Describe your artistic aesthetic.

Familiar motifs in unexpected settings. Bold colours and pastel shades put together to create surprising palettes. I mostly use traditional media; seeing imperfections and marks of the artist is something important in the work I make.

Joanne’s prints often include bright, pastel colours

 

What inspires you and your work?

Thoughts and memories, mostly. I think back often to experiences I’ve had––both good and bad, and that often leaks out into my work. Books and learning new things are also sources of inspiration. I find that new knowledge stimulates my creative process and refreshes my thoughts tremendously.

 

What was the inspiration behind ‘Tiga Rasa Sayang’?

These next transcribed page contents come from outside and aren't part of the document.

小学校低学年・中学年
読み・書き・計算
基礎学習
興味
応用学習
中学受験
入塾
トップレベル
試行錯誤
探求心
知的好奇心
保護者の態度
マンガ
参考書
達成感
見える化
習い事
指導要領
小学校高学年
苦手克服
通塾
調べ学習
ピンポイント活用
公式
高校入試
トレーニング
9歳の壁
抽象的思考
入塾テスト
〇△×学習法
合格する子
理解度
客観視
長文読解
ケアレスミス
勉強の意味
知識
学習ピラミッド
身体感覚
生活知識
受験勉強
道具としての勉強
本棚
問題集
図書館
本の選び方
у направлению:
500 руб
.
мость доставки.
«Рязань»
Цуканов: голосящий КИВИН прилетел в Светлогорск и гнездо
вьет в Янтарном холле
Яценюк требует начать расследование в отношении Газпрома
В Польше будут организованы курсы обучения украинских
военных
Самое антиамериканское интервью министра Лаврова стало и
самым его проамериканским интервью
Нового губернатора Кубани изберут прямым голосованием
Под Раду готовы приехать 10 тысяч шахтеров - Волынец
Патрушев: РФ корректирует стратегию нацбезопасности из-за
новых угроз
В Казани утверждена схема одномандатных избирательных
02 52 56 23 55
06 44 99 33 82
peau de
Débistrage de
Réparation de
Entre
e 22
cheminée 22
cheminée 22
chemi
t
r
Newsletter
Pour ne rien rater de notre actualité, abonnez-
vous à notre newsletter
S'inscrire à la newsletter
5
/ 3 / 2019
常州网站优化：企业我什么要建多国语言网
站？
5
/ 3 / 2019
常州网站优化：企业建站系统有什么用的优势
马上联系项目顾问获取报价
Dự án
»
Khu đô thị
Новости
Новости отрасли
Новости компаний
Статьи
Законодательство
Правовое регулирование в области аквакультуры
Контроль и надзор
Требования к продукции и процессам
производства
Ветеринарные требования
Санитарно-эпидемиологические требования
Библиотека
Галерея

Tiga Rasa Sayang is a quirky nod to our local passion for eating and spending fun times together over food! Malaysians are always talking about what to eat next and where are the best places to go for good food. The topic of food is just something I enjoy discussing in general. The three-vase series of Tiga Rasa Sayang celebrates that: mamak sessions, durian, breakfast at a kopitiam and ABC desserts were all major visual inspirations. I also wanted to create an unconventional identity for local pottery, which is why I challenged myself to build and paint on vases. I had no access to a pottery wheel and clay, so I made them out of papier-mâché clay and regular paperclay. Several elements on the vases are also inspired by Peranakan Straits Porcelain, which I grew up with as my family are avid antique Collectors. It was really fun watching people’s faces light up in recognition when they viewed the vases. It just convinces me more that Malaysians bond best through food, haha.

 

Do all your work relate to each other?

Not necessarily. I think my work reflects parts of my thought process at varying stages of life. I don’t try to make one relate to the other, and instead approach each work as a unique piece of its own.

 

What are your views on the art community?

The art community is thriving with possibilities. There are just so many creatives out there doing their thing, sharing their work and supporting each other, which is a wonderful thing to see. Businesses, brands and the general public are also seeing art as a way to connect with each other while adding value to themselves. We’ve come far in a short span of time, and I hope it will continue to get better from here.

Her ‘Tiga Rasa Sayang’ project include all the elements that bind Malaysians together– food, fun and fellowship

 

What do you think is the most is the most difficult thing artists go through?

I may speak for a lot of artists: it is the constant inner art critic in our heads! Artists are all their own harshest critic, and while that may be helpful occasionally, I find that it kills the creative process more often than not. It can be a challenge to push the nagging thoughts away and focus only on creating. I try to overcome this by acknowledging the thoughts but not reacting to them. Holding strong to the thought that I’m where I need to be in the present moment helps, too.

 

Art is important because…?

It keeps memories alive, while creating new ones. It can be a catalyst for anything from hard-to-answer questions to something as simple as bringing happiness to one another. It’s natural to want to find beauty in everything, and art helps with that in all aspects.

 

What are your views of women in art?

Being a female artist myself, I’ve never had any repercussions as a creator––I personally feel that Malaysia is (thankfully) a tolerant and encouraging environment for artists regardless of gender. Because of this, I don’t see gender as a hurdle to art-making, neither do I see it as something that should define the artist or their work. Art is universal and should be accessible to anyone and everyone. You don’t have to fit a certain mould in order to create art.

 

Is there something/an idea that you’ve always wanted to make but haven’t yet?

I would like to pick up pottery and ceramics––having tried my hand with papier-mâché clay for Tiga Rasa Sayang made me realise that I love the 3D aspect of vases and usable ceramics. I also plan to have more collaborations for illustrating books and other projects, hopefully food related!